Images excluded, reproduce each line of the records exactly as it stands.
Provided information START
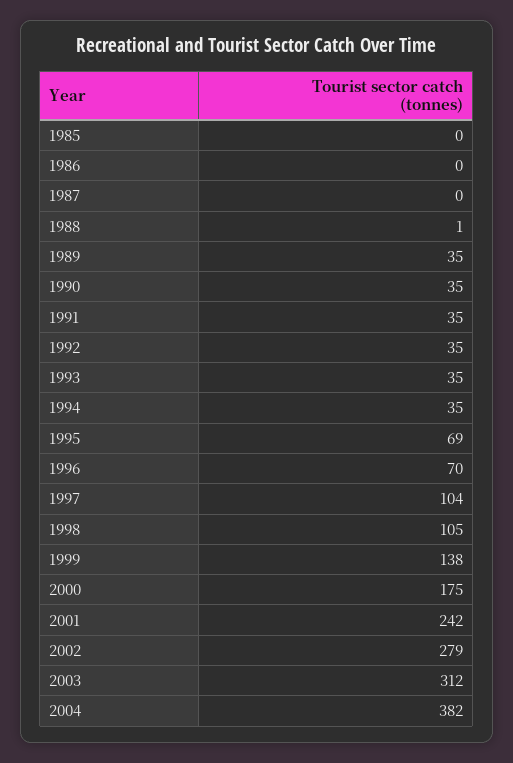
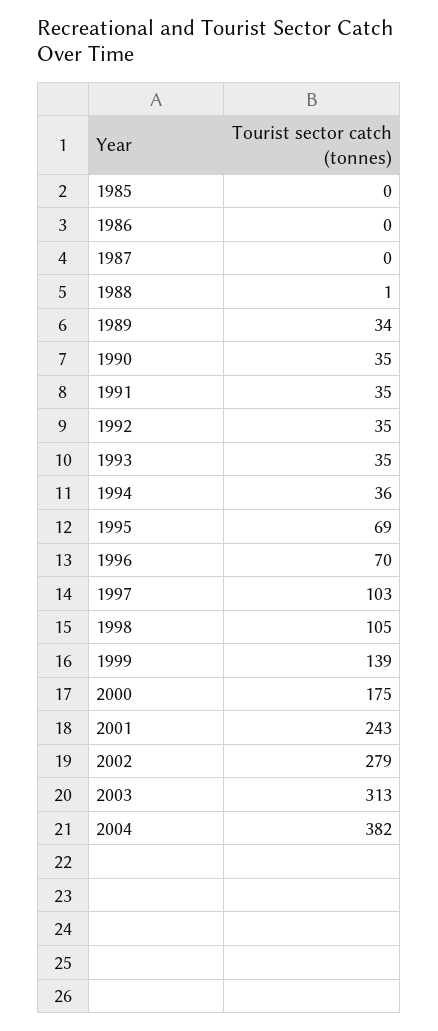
  {
    "1985": 0,
    "1986": 0,
    "1987": 0,
    "1988": 1,
-   "1989": 35,
+   "1989": 34,
    "1990": 35,
    "1991": 35,
    "1992": 35,
    "1993": 35,
-   "1994": 35,
+   "1994": 36,
    "1995": 69,
    "1996": 70,
-   "1997": 104,
+   "1997": 103,
    "1998": 105,
-   "1999": 138,
+   "1999": 139,
    "2000": 175,
-   "2001": 242,
+   "2001": 243,
    "2002": 279,
-   "2003": 312,
+   "2003": 313,
    "2004": 382
  }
Provided information END
§ **Response below**:
  {
    "1985": 0,
    "1986": 0,
    "1987": 0,
    "1988": 1,
-   "1989": 35,
+   "1989": 34,
    "1990": 35,
    "1991": 35,
    "1992": 35,
    "1993": 35,
-   "1994": 35,
+   "1994": 36,
    "1995": 69,
    "1996": 70,
-   "1997": 104,
+   "1997": 103,
    "1998": 105,
-   "1999": 138,
+   "1999": 139,
    "2000": 175,
-   "2001": 242,
+   "2001": 243,
    "2002": 279,
-   "2003": 312,
+   "2003": 313,
    "2004": 382
  }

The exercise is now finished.